Text block —
= Beginning of Section =
Indeed, let us assume that the legislature is considering a statute which will authorize municipalities to engage in some public function, and wishes to grant immunity to any city from suit for such áctivity. Would not the legislature in such case simply provide specifically that the city shall be immune from suit, so as to remove the matter from question, rather than inserting the random word “governmental” somewhere in a series of words authorizing or describing the function? Why invite speculation when the matter can be made certain?

Since sovereign immunity is something which has been created entirely by our courts (not the legislature or the Constitution), and further, the determination of whether a municipal function is “proprietary” or “governmental” has likewise been the sole responsibility of the judiciary, then in our view, at least, the absence of a specific statement from the legislature granting immunity in the statute indicates the legislative intent to leave to the Court the determination whether such municipal function is “proprietary” or “governmental.”

If the legislature choosés to grant immunity to a city for a purely proprietary activity, it can do so by stating in the act which authorizes the activity that the city shall not be subject to suit for any such activity.

Because the legislature, with our holding in Brummett fresh on its mind, saw fit to flatly state in the Municipal Airport Act that the city was immune from suit, but omitted this provision from the Airport Authorities Act, how can there be any other conclusion but that the legislature intended Brummett to remain in effect as to airports created under the Airport Authorities Act, but to abrogate Brummett insofar as it concerns an airport created and operated under the Municipal Airport Act.

The United States District Judge had no difficulty reaching this conclusion.

Indeed, there have been decisions from sister jurisdictions in which their highest Courts, faced solely with the language of the Airport Authorities Act, and not having the good fortune to be fortified with a comparison of two statutes as we have here, nevertheless held the operation of airports to be proprietary and not governmental.

We heretofore have discussed the North Carolina case of Rhodes, supra. Nevada also has a municipal or county airport act with language almost identical to ours and North Carolina’s. In Granite Oil Securities, Inc. v. Douglas County, 67 Nev. 388, 219 P.2d 191, 16 A.L.R.2d 1069 (1950), the Nevada Supreme Court considered its airport act, entitled “Municipal Airports Act,” providing that the acquisition of land and exercise of the powers thereunder, “... are hereby declared to be public and governmental functions, exercised for a public purpose, and matters of public necessity; and ... are declared to be ... public and governmental.” The act further provided that all land and other property and privileges acquired by and on behalf of any municipality or other public agency in the manner and for the purposes enumerated in the act “... shall and are hereby declared to be acquired and used for public and governmental purposes as a matter of public necessity, and, in the case of a county or municipality, for county or municipal purposes, respectively.”

Again,' it was there argued that the words in the act constituted a declaration of sovereign immunity. The Nevada Supreme Court rejected this argument, primarily relying on the decision of the North Carolina Supreme Court in Rhodes, supra.

Both cases referred to the experience in Tennessee, in which the operation of an airport was not only declared to be governmental by statute, but municipalities engaged therein were statutorily specifically granted immunity from suit. The inference *749in both the Rhodes and Granite Oil Securities cases was that if the legislature intended the function to have immunity it would have specifically granted it in the act, and not simply by use of the word “governmental.” See Stocker v. City of Nashville, 174 Tenn. 483, 126 S.W.2d 339, 124 A.L.R. 345 (1939).
= End of Section =
What to do — Reproduce, word for word, a portion of the passage on municipal airport immunity, beginning at the words "If the legislature choosés" and stopping after the words "reaching this conclusion.".

Given records —
= Beginning of Section =
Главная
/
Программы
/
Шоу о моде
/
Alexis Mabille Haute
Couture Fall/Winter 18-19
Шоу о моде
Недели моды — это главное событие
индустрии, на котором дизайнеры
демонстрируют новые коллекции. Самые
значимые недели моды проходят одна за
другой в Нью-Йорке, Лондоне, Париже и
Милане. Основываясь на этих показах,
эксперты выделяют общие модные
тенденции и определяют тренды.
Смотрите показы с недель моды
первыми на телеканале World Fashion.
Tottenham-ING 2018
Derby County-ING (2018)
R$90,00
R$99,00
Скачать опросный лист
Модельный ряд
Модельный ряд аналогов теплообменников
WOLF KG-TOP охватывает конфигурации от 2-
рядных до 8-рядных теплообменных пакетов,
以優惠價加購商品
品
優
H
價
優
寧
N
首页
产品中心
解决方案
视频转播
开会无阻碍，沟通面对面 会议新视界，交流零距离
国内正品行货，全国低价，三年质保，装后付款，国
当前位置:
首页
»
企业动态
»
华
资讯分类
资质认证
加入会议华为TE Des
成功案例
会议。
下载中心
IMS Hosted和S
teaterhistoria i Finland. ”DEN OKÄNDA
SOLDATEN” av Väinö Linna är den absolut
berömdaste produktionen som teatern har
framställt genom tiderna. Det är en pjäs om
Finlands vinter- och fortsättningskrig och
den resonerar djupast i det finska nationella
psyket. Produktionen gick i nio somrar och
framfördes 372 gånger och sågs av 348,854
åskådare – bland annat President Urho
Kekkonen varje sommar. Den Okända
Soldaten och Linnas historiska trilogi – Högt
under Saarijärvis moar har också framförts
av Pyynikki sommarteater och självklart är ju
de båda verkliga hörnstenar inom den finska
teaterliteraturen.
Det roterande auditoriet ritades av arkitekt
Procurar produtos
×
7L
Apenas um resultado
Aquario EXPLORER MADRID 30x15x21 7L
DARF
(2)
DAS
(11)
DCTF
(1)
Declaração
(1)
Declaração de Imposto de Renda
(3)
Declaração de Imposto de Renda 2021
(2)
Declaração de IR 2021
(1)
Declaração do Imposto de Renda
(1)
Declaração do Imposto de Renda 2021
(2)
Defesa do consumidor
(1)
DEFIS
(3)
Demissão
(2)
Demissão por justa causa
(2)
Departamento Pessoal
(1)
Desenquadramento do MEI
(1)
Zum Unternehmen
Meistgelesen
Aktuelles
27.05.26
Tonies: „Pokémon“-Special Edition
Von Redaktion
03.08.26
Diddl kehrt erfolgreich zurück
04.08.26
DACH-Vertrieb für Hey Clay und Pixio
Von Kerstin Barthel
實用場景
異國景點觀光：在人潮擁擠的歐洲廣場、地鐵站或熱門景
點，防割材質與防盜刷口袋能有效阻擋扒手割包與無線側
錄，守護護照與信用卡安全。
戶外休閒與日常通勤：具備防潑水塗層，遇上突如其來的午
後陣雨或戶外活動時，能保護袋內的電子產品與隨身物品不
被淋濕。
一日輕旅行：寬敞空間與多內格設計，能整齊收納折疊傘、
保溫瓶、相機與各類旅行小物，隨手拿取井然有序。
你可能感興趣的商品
= End of Section =
Output —
If the legislature choosés to grant immunity to a city for a purely proprietary activity, it can do so by stating in the act which authorizes the activity that the city shall not be subject to suit for any such activity.

Because the legislature, with our holding in Brummett fresh on its mind, saw fit to flatly state in the Municipal Airport Act that the city was immune from suit, but omitted this provision from the Airport Authorities Act, how can there be any other conclusion but that the legislature intended Brummett to remain in effect as to airports created under the Airport Authorities Act, but to abrogate Brummett insofar as it concerns an airport created and operated under the Municipal Airport Act.

The United States District Judge had no difficulty reaching this conclusion.